Given data Block Start

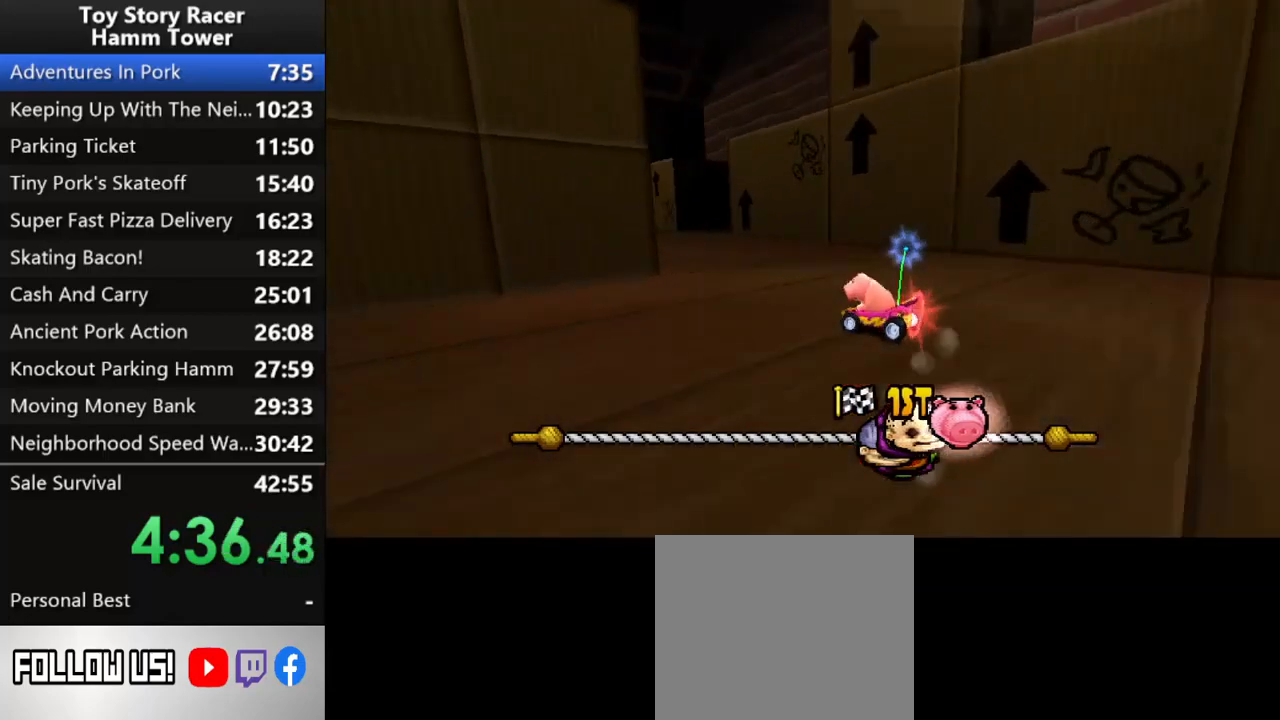
{"dt_ms": 500, "buttons": ["CROSS", "DPAD_LEFT"], "right_stick": "center", "events": [[67, "DPAD_LEFT", "up"], [217, "DPAD_LEFT", "down"], [367, "DPAD_LEFT", "up"], [417, "DPAD_LEFT", "down"]]}
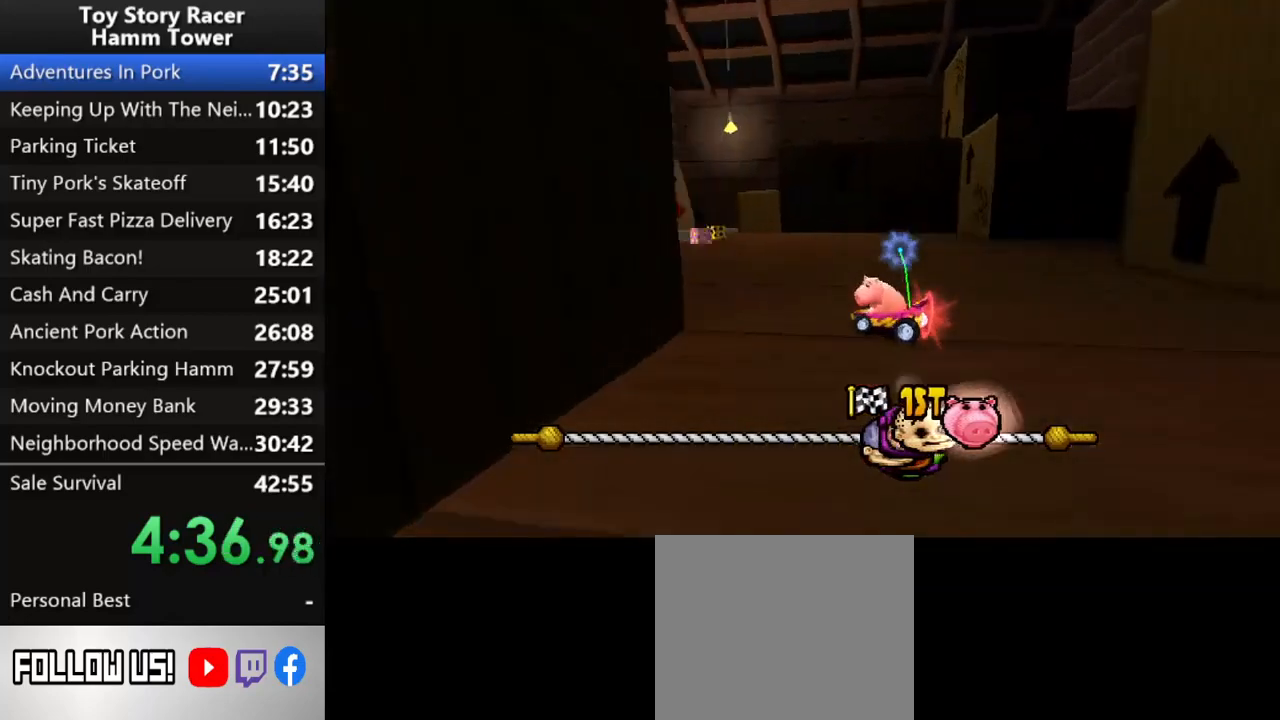
{"dt_ms": 500, "buttons": ["CROSS", "DPAD_RIGHT"], "right_stick": "center", "events": [[50, "DPAD_LEFT", "up"], [200, "DPAD_RIGHT", "down"]]}
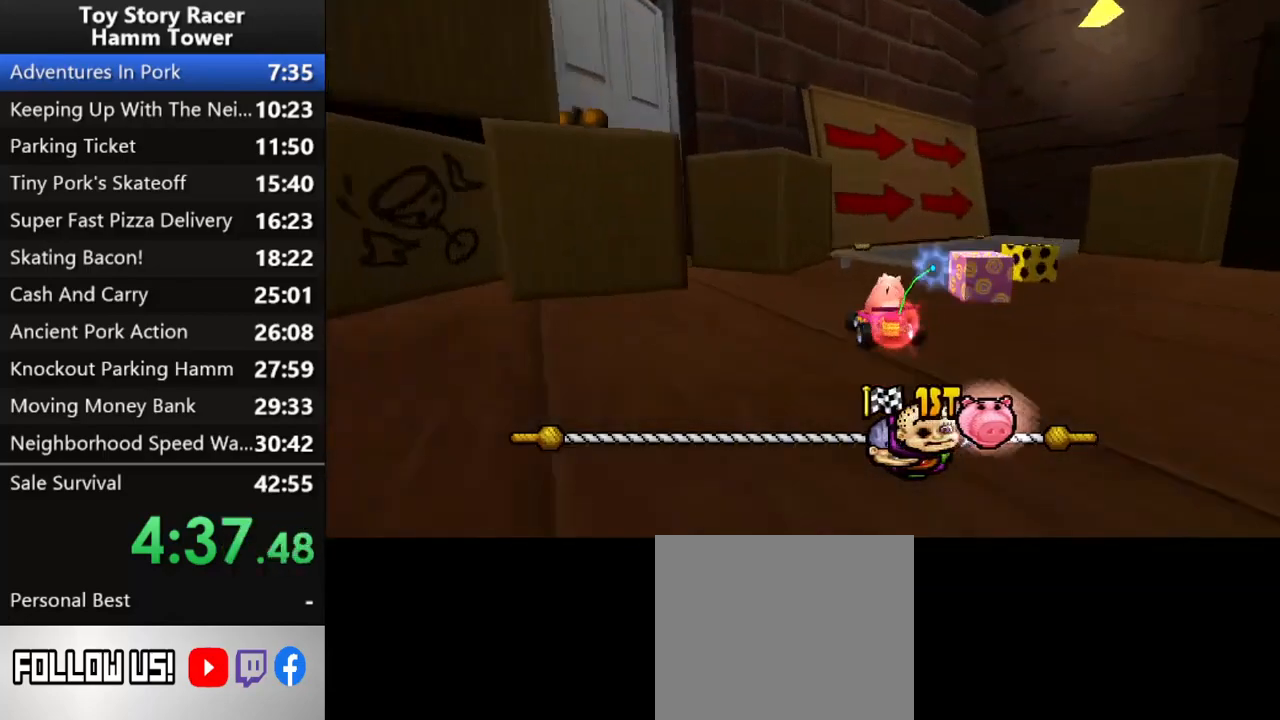
{"dt_ms": 500, "buttons": ["CROSS"], "right_stick": "center", "events": [[200, "DPAD_RIGHT", "up"]]}
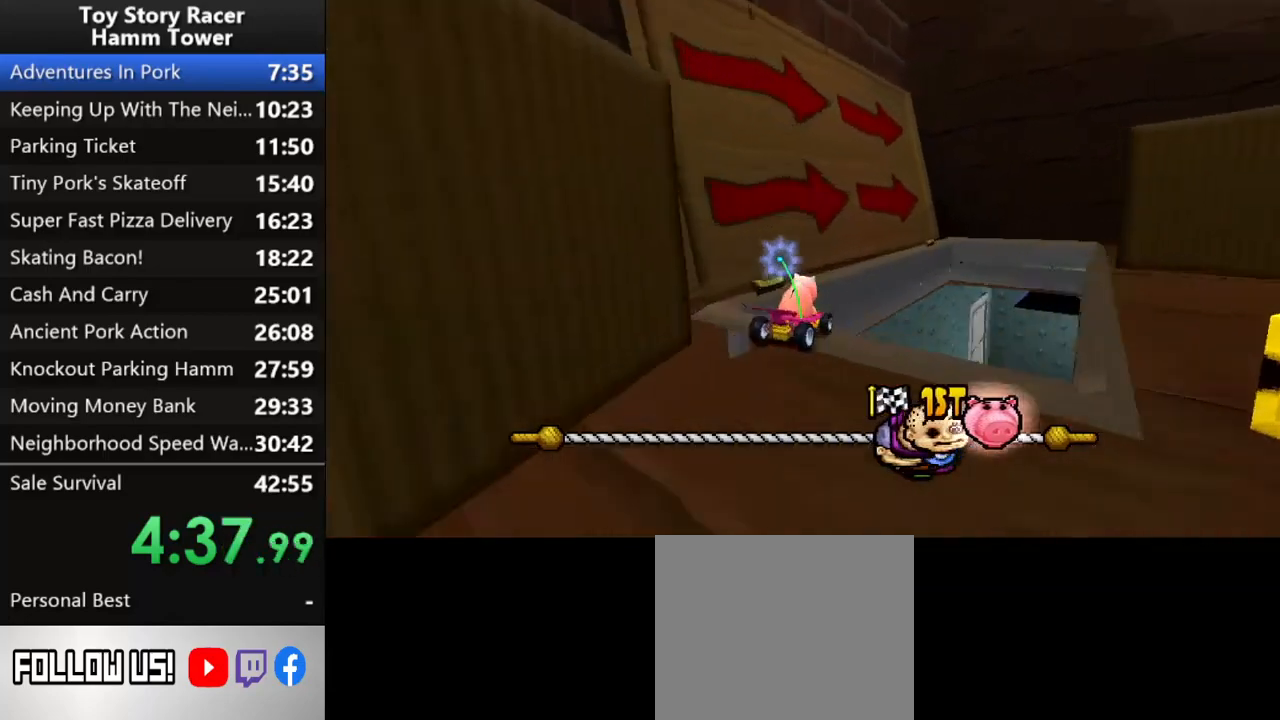
{"dt_ms": 500, "buttons": ["CROSS", "DPAD_RIGHT"], "right_stick": "center", "events": [[483, "DPAD_RIGHT", "down"]]}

Given data Block End

**Task directions**
Leave every picture out, and transcribe the data above exactly as it reads.

**Answer to this exercise**
{"dt_ms": 500, "buttons": ["CROSS", "DPAD_LEFT"], "right_stick": "center", "events": [[67, "DPAD_LEFT", "up"], [217, "DPAD_LEFT", "down"], [367, "DPAD_LEFT", "up"], [417, "DPAD_LEFT", "down"]]}
{"dt_ms": 500, "buttons": ["CROSS", "DPAD_RIGHT"], "right_stick": "center", "events": [[50, "DPAD_LEFT", "up"], [200, "DPAD_RIGHT", "down"]]}
{"dt_ms": 500, "buttons": ["CROSS"], "right_stick": "center", "events": [[200, "DPAD_RIGHT", "up"]]}
{"dt_ms": 500, "buttons": ["CROSS", "DPAD_RIGHT"], "right_stick": "center", "events": [[483, "DPAD_RIGHT", "down"]]}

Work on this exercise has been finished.